Opschoning belastingschuld 2017 en ouder ligt genuanceerder
Van een onzer verslaggevers
Willemstad - Aanslagen over de belastingjaren 2017 en ouder worden nog wél ingevorderd door de Belastingdienst van Curaçao indien sprake is van een of meer omstandigheden.
Ten eerste als deze zijn opgelegd naar aanleiding van een fiscaal strafrechtelijk onderzoek; op de tweede plaats indien de belastingschuld over de jaren 2017 en ouder één miljoen gulden of hoger bedraagt, en de fiscus over informatie beschikt waaruit blijkt dat er verhaalsmogelijkheden zijn; of, op de derde plaats, indien de belastingschuld over 2017 en ouder al op een derdenrekening (zoals bij een notaris) is voldaan.
Zo is gisteravond bekendgemaakt. Het invorderingsbestand van de Curaçaose fiscus bevatte ultimo 2022 aanslagen die zelfs nog teruggaan tot het jaar 1994. Om het invorderingsbestand tot een beheersbaar niveau terug te brengen alsmede om de Belastingdienst als geheel de gelegenheid te bieden om in de actualiteit te gaan werken, is een aanpassing doorgevoerd aan het invorderingsbeleid.

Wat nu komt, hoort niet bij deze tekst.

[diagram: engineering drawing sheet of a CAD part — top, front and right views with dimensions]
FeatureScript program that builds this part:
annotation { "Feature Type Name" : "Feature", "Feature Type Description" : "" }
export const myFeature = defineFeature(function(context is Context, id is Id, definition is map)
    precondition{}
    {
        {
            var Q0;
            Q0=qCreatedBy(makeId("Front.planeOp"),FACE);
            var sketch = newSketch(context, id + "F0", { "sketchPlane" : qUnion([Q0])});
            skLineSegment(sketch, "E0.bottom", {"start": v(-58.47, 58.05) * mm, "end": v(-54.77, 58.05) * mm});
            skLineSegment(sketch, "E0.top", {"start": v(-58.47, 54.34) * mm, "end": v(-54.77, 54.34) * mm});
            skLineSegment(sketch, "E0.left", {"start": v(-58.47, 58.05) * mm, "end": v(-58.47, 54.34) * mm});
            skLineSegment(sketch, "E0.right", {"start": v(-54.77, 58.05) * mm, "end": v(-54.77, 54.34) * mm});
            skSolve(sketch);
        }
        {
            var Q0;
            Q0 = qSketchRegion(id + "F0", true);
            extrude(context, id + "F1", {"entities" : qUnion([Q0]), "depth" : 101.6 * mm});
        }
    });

In de basis komt deze aanpassing erop neer dat aanslagen die betrekking hebben op de belastingjaren 2017 en ouder niet meer actief worden ingevorderd. ,,Dit betekent nadrukkelijk niet dat de schulden zijn kwijtgescholden, maar dat de Belastingdienst de invorderingscapaciteit zal richten op jonge aanslagen met een hoge invorderingskans.” Op deze hoofdregel zijn bovengenoemde drie uitzonderingen in het invorderingsbeleid opgenomen.
Deze beleidswijziging heeft ook tot gevolg dat bezwaarschriften over de belastingjaren 2017 en ouder niet meer zullen worden afgehandeld tenzij de belastingplichtige aangeeft hier belang bij te hebben. Dit laatste kan het geval zijn indien het toewijzen van het bezwaar tot een restitutie van een reeds betaald of verrekend bedrag kan leiden.
Op deze wijze levert de aanpassing van het invorderingsbeleid tevens een bijdrage aan de reductie van de grote voorraad bezwaarschriften. Zo’n 25 procent van de ongeveer 45.000 bezwaarschriften die nog moeten worden afgehandeld heeft betrekking op de belastingjaren 2017 en ouder.
Voor de fiscus zijn voor 2023 doelstellingen vastgesteld die ertoe moeten leiden dat de organisatie nog dit jaar de laatste achterstanden wegwerkt, in de actualiteit gaat en blijft werken en de kwaliteit van de dienstverlening verbetert.
Het kabinet-Pisas (MFK/PNP) heeft sinds het aantreden in juni 2021 prioriteit gegeven aan het innen van openstaande schulden van onder meer belastingen, premies en het wegwerken van administratieve achterstanden bij de Belastingdienst. Door de fiscus zijn veel achterstallige aanslagen opgelegd. ,,Mede door het opleggen van deze achterstallige aanslagen is het invorderingsbestand gegroeid tot een nominaal bedrag van 5,7 miljard aan belasting- en premieschulden, verdeeld over ruim 130.000 Crib-nummers.”
Deze omvang maakt het onmogelijk, aldus de regering, om met de beschikbare invorderingscapaciteit alle schulden effectief in te vorderen en daarom moesten er prioriteiten worden gesteld bij de invordering van openstaande schulden.
Al sinds 2010 werd een saneringsregel door de Ontvanger toegepast en heeft opschoning van het invorderingssysteem plaatsgevonden. Zo heeft in 2015 een opschoning plaatsgevonden waarbij voor ruim 900 miljoen gulden aan aanslagen ouder dan vijf jaar buiten invordering is gesteld. ,,De benodigde beleidsmatige en organisatorische aanpassingen om een nieuwe aangroei van het invorderingsbestand te voorkomen zijn destijds echter uitgebleven.”